Bisnis.com,30 Okt 2024, 14:28 WIB
Penulis: Arlina Laras
Karyawan menata uang tunai di Cash Center PT Bank Negara Indonesia (Persero) Tbk. (BBNI), Jakarta, Kamis (14/3/2024). Bisnis/Eusebio Chrysnamurti

Bisnis.com, JAKARTA - Bank Indonesia (BI) mencatat dana pihak ketiga (DPK) perorangan terus melambat, bahkan pertumbuhannya tak lebih dari 1% per September 2024. Kondisi ini berbanding terbalik dengan simpanan korporasi yang justru tumbuh stabil di angka dobel digit.

Tercatat, berdasarkan golongan nasabah, DPK atau simpanan nasabah perorangan hanya tumbuh sebesar 0,6% yoy pada September 2024, lebih rendah dibandingkan Agustus 2024 yang tumbuh 1%. Angka ini pun jauh di bawah pertumbuhan Januari 2024 yang sempat mencapai 5,4% yoy.

Sementara itu, pada periode yang sama, DPK korporasi tumbuh sebesar 13,5% yoy relatif stabil dibandingkan pertumbuhan bulan sebelumnya yaitu 13,4% pada Agustus 2024. Bahkan, pertumbuhan ini jauh lebih tinggi dibanding Januari 2024 yang hanya 6,2%. 

Menanggapi hal ini, Direktur Kepatuhan PT Bank Oke Indonesia Tbk. (DNAR) Efdinal Alamsyah menyampaikan bahwa DPK korporasi cenderung lebih volatil dibandingkan DPK perorangan.

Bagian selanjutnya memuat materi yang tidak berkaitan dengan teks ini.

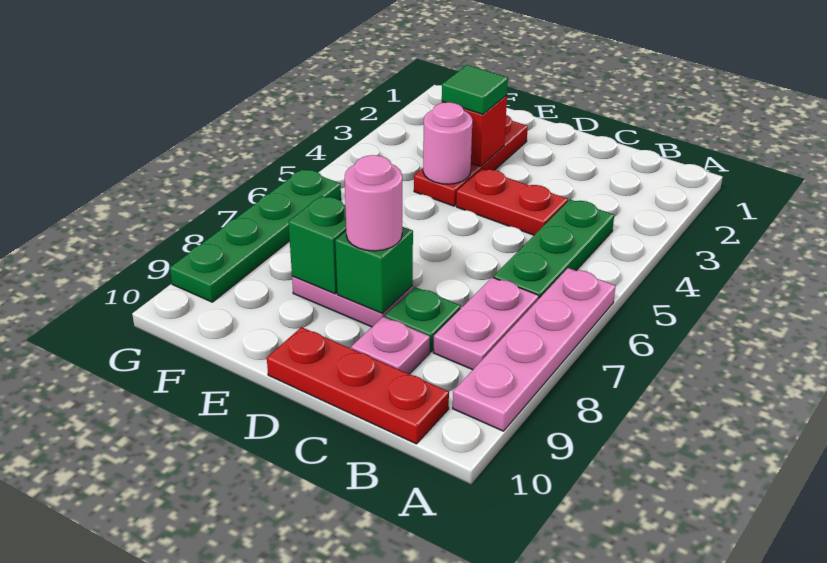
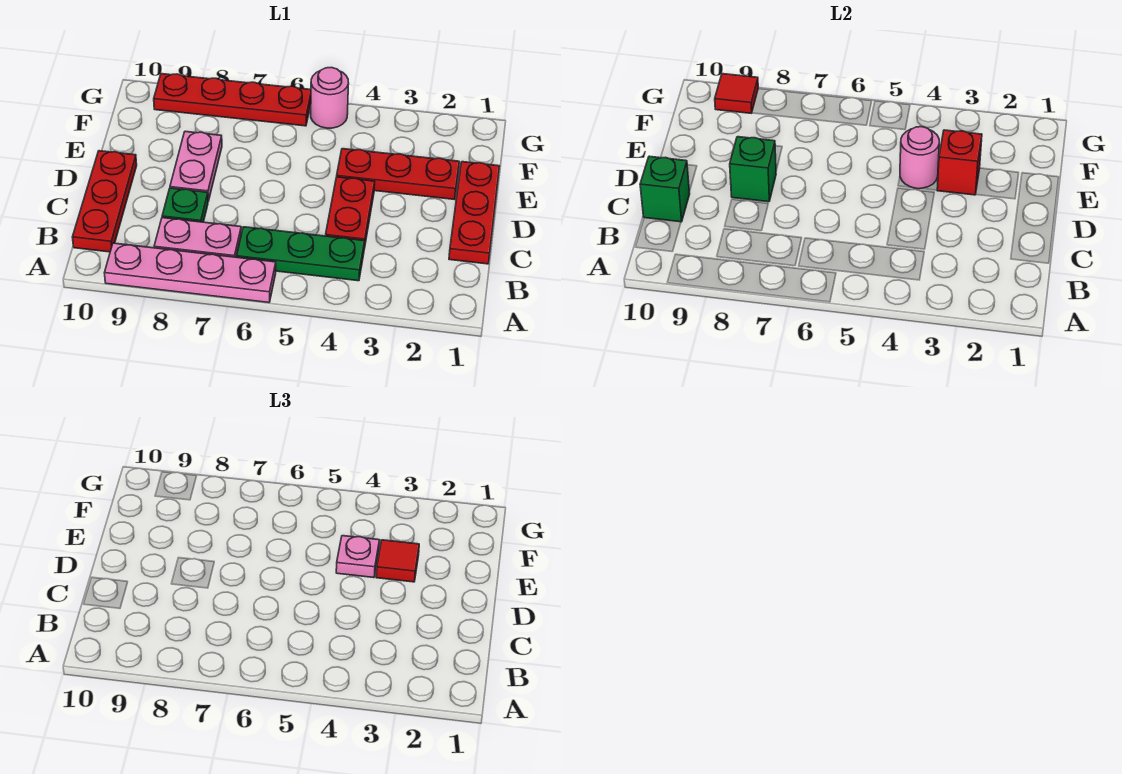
none -> red plate C1:E1 level 1
pink plate C9 level 1 -> pink plate E4 level 3
pink round brick D8 level 3 -> pink round brick G5 level 1
green tile E3 level 3 -> red tile E3 level 3
green brick E8 level 2 -> green brick C10 level 2
green plate G6:G9 level 1 -> red plate G6:G9 level 1
none -> red tile G9 level 2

Tercatat, per akhir September 2024 komposisi DPK terdiri dari 45% ritel dan 55% korporasi.

“Perusahaan dapat menarik dana dalam jumlah besar secara tiba-tiba, yang dapat mempengaruhi likuiditas bank,” ujarnya kepada Bisnis, Selasa (29/10/2024).

Selain itu, menurutnya jika DPK bank terlalu terfokus pada segmen korporasi tertentu, bank berisiko terkena dampak negatif apabila sektor tersebut mengalami penurunan atau masalah atau risiko konsentrasi. 

Bahkan, kata Efdinal dalam kondisi ekonomi yang lesu, banyak korporasi yang mungkin akan mengurangi simpanan mereka, sehingga mengakibatkan fluktuasi yang signifikan pada DPK bank.

Alhasil, untuk meminimalisir risiko, Bank Oke terus mengutak atik strategi demi menarik nasabah perorangan lewat beragam penawaran produk simpanan seperti bunga kompetitif atau layanan perbankan yang lebih baik. 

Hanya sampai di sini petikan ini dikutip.